O fidalgo medieval ao ouvir as crónicas do romano, diz: “Esses bichos do campo na minha altura já eram raros, mas agora a riqueza de peixe dos rios... o esturjão do Guadiana, o sável do Tejo e o salmão do Lima, Minho e Cávado, boas pescarias!”

O humano contemporâneo, maravilhado e surpreendido pela abundância de vida na paisagem do passado, diz: “Estamos a falar do mesmo sítio? Nós hoje mal temos coelhos... Castores?! Isso não é só no Centro da Europa? Cavalos selvagens?! Hoje temos domésticos...” O romano, lembrando o nome da província, ri e responde: “Hispânia era a terra dos coelhos...” O fidalgo medieval, pergunta: “E as ‘bestas'? O que é feito do urso que ainda existia nas serras do Algarve no século XIV, do lobo que existiu em todo o território nacional até ao começo do século XX e das duas espécies de lince da Península, o lince ibérico, de pelo pardo, e o lince euro-asiático, de pelo cinzento?

O Homem do Paleolítico, ouvindo tamanha discussão, acorda, para grande espanto dos três, e diz: “No meu tempo a paisagem era tão maravilhosa e inspiradora, que fazíamos pinturas nas rochas dos animais, cabras, veados, cavalos, auroques... Eram o centro da nossa arte. Vão ver as pinturas do Côa! Homem contemporâneo! Ouvi falar dos teus poderes para destruir mas também para criar, escuta os nossos contos, olha a tua paisagem e imagina um mundo mais selvagem. Não só para sobreviveres, ao teres um mundo mais saudável para as tuas necessidades, mas também para viveres: não ser maravilhado com o mundo natural é viver com a alma fria. Sê o primeiro de nós verdadeiramente sapiens, sábio e restaura a natureza!

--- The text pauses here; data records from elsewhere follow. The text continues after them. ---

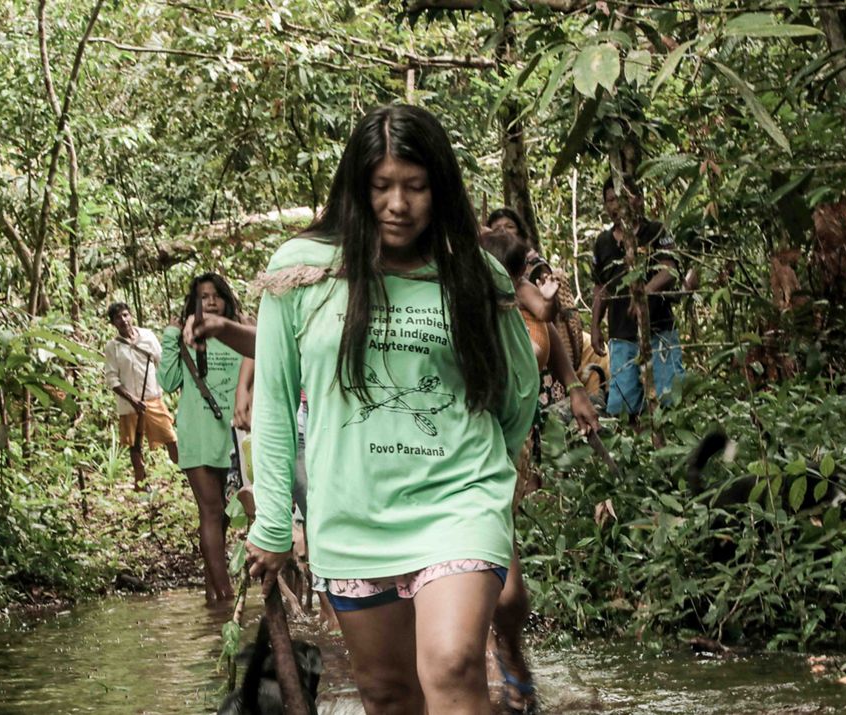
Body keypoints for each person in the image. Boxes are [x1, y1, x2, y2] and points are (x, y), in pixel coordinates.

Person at [245, 105, 539, 715]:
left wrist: (488, 472)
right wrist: (273, 524)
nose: (397, 204)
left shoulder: (475, 274)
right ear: (357, 188)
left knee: (452, 665)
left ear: (441, 188)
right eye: (381, 186)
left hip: (457, 498)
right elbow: (273, 399)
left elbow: (517, 392)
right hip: (353, 514)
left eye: (415, 186)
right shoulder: (301, 271)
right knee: (387, 694)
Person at [479, 225, 599, 714]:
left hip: (508, 450)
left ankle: (508, 659)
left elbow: (547, 321)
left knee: (511, 599)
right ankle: (490, 673)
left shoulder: (516, 301)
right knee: (497, 590)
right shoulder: (456, 293)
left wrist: (575, 388)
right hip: (463, 454)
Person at [158, 273, 245, 605]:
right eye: (203, 296)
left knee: (225, 515)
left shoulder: (238, 334)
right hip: (198, 433)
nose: (210, 302)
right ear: (194, 303)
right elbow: (168, 382)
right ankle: (226, 597)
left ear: (226, 299)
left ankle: (213, 594)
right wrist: (171, 334)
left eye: (216, 295)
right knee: (211, 511)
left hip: (234, 434)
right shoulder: (186, 336)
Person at [591, 178, 685, 422]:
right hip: (622, 334)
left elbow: (670, 269)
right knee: (623, 406)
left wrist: (644, 292)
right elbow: (601, 287)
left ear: (638, 200)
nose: (615, 205)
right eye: (610, 200)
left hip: (659, 330)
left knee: (669, 400)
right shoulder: (603, 243)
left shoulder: (654, 231)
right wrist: (595, 326)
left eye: (622, 198)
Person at [102, 302, 178, 490]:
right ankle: (141, 483)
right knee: (135, 445)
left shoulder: (147, 336)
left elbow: (162, 361)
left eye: (125, 315)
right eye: (118, 318)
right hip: (129, 404)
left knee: (170, 437)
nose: (123, 320)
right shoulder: (112, 347)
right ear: (113, 323)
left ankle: (183, 474)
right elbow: (111, 378)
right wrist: (132, 400)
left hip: (153, 398)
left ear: (131, 316)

A amnésia ambiental, em inglês shifting baseline syndrome, é um conceito usado para descrever “uma mudança gradual nas normas aceitas para a condição do mundo natural devido à falta de experiência, memória e/ou conhecimento de sua condição passada”. As gerações do presente perdem a capacidade de percepcionar as mudanças na abundância e diversidade de vida selvagem ao longo do tempo - a natureza de alguém com 20 anos é diferente da natureza de alguém com 40 ou 60. O humano tende a imaginar a natureza estática dos tempos de criança. Quando a natureza é dinâmica e está em decadência há várias gerações, esta é uma falha clara na nossa percepção do mundo.

Não foram só as combinações únicas de animais, plantas e clima que foram perdidas ao longo de gerações, mas também a memória de que existiam, condicionando as nossas percepções do mundo natural. Por exemplo, hoje existem cerca de 1000 exemplares de lince-ibérico, uma clara melhoria dos cerca de 100 no início do século XX, mas ainda longe dos números dos anos 60, em que eram cerca de 5000, e claramente longe dos números da Idade Média, em que era um animal abundante em toda a península.

Num mundo cada vez mais degradado, simples e estéril. É preciso recordar as paisagens do passado, ver as do presente e imaginar as que queremos para o futuro. É preciso imaginar um mundo restaurado, complexo, a fervilhar de vida.

É preciso renaturalizar a nossa imaginação.